-- Start Passage given --

Voltage dividers

[windozeuser]

I don't get how to calculate the voltage division to divide the main voltage between n number of resistors. Can anybody please explain the principles and theory of voltage dividers.

 

[Nigel Goodwin]

I don't get how to calculate the voltage division to divide the main voltage between n number of resistors. Can anybody please explain the principles and theory of voltage dividers.

Have you considered ohms law?.

 

[DigiTan]

First find the equivalent resistance through the entire resistor network, then use: I = V/R to get the current through the entire network. From there you can find the voltage drop on any resistor using V=I*R. If any resistors make a formation, you'll need a special formula.

If you only have two series resistors things are much easier. If you know the supply voltage, and you want to get this divided voltage from "Ra," just use this...

Vdivided = (Vsupply) (Ra)/(Ra + Rb)

...so you can see--for example--if Ra and Rb are equal, your voltage is divided by two.

 

[Megamox]

Current in divider = total voltage/total resistance (ie R1+R2+R3...)

Multiply this current by each resistor value to find the voltage drop across it and then just add the potential differences up from ground voltage to find the voltage at any point you're interested in.

Megamox

 

[windozeuser]

Yeah, I was using ohms law for the circuit current (which is constant in series).

I had to design a circuit that had a 12 volt source, and 25mA. There had to be three resistors, with a voltage drop of 8VDC between R1 and R2, and a voltage drop of 2VDC between R2 and R3.


This is the way I did it, Is there an easier way? It seems to work.

The resistors run nice and cool. The total circuit power consumption is
Pt = 12V * 0.025 = 300mW

Considering I'm using half watt (500mW) resistors.

 

[Megamox]

Looks fine, you could easily drop those down to quarter watt ratings without a problem.

 

[Styx]

Looks fine, you could easily drop those down to quarter watt ratings without a problem.

and he said the power he calculated was 300mW :roll:

how you figure he can use 250mW resistors?

 

[Megamox]

Well he's using 3 different resistors and the biggest drop across any of them is 6v, with an I of 25ma, so max power in that would be 150mw..

 

[mstechca]

If we multiply 12 volts by 0.025 amps (25mA), we get 0.3 watts (300mW).
This means that a 1/4 watt resistor won't work without problems.
Use 1/2 watt resistors.

 

[windozeuser]

Hey Thanks for all your replies .

Well he's using 3 different resistors and the biggest drop across any of them is 6v, with an I of 25ma, so max power in that would be 150mw..
Very Happy

Yeah I was starting to wonder why you said 150mW? Cause the individual power ratings of the resistors add up.

PT = PR1 + PR2 + PR3...

Or you can just Multiply the Source Voltage by the Circuit Current (which is the power of the entire circuit).

-- End Passage given --
-- Start Record extracts --

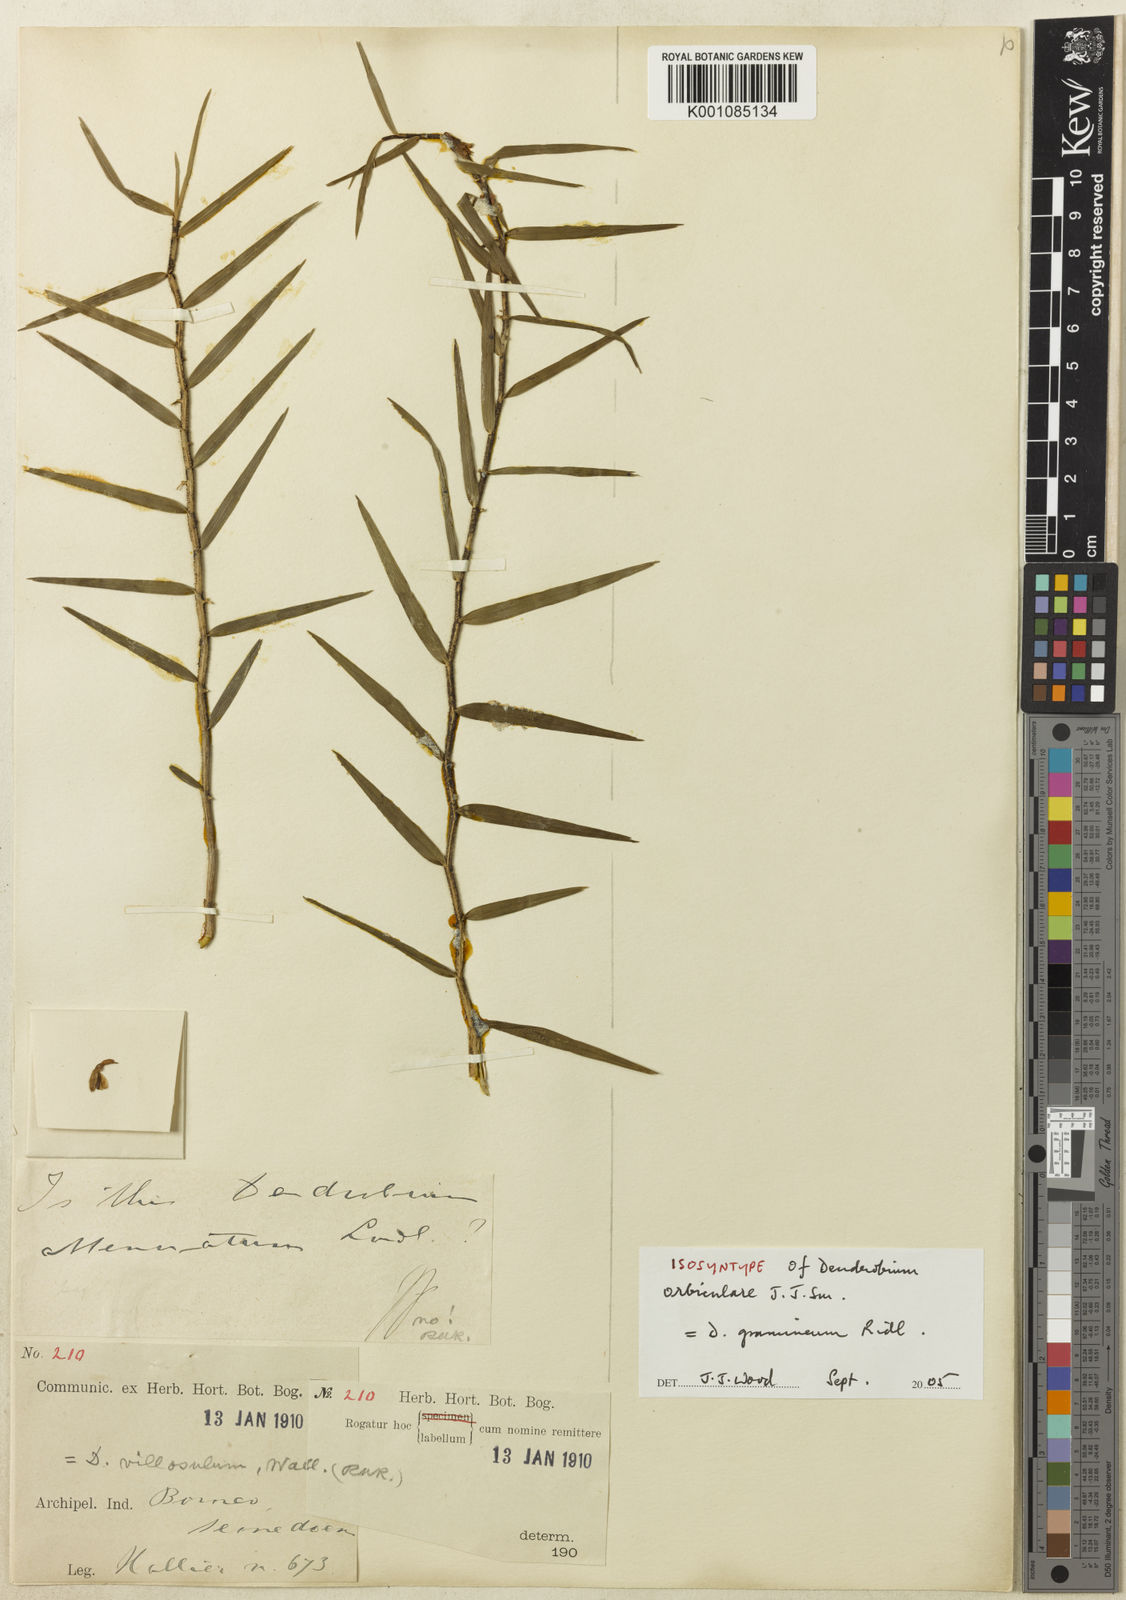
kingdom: Plantae
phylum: Tracheophyta
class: Liliopsida
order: Asparagales
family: Orchidaceae
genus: Dendrobium
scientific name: Dendrobium gramineum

-- End Record extracts --

Stated problem 1:
Answer these questions from the voltage divider thread:
(a) For two series resistors, what happens to the supply voltage when Ra and Rb are equal?
(b) What source voltage and current did the circuit to be designed have?
(c) What power rating do the resistors in that circuit have?
Stated problem 2:
Express the lines of the records from the one containing "phylum: Tracheophyta" through the end of the records, inclusive, as a Markdown table with the columns Row and Record line, leaving out any blank lines.
The voltage divider thread and the records have no connection to each other.

Solution 1:
(a) It is divided by two.
(b) A 12 volt source and 25mA.
(c) Half watt (500mW).

Solution 2:
| Row | Record line |
|---|---|
| 1 | phylum: Tracheophyta |
| 2 | class: Liliopsida |
| 3 | order: Asparagales |
| 4 | family: Orchidaceae |
| 5 | genus: Dendrobium |
| 6 | scientific name: Dendrobium gramineum |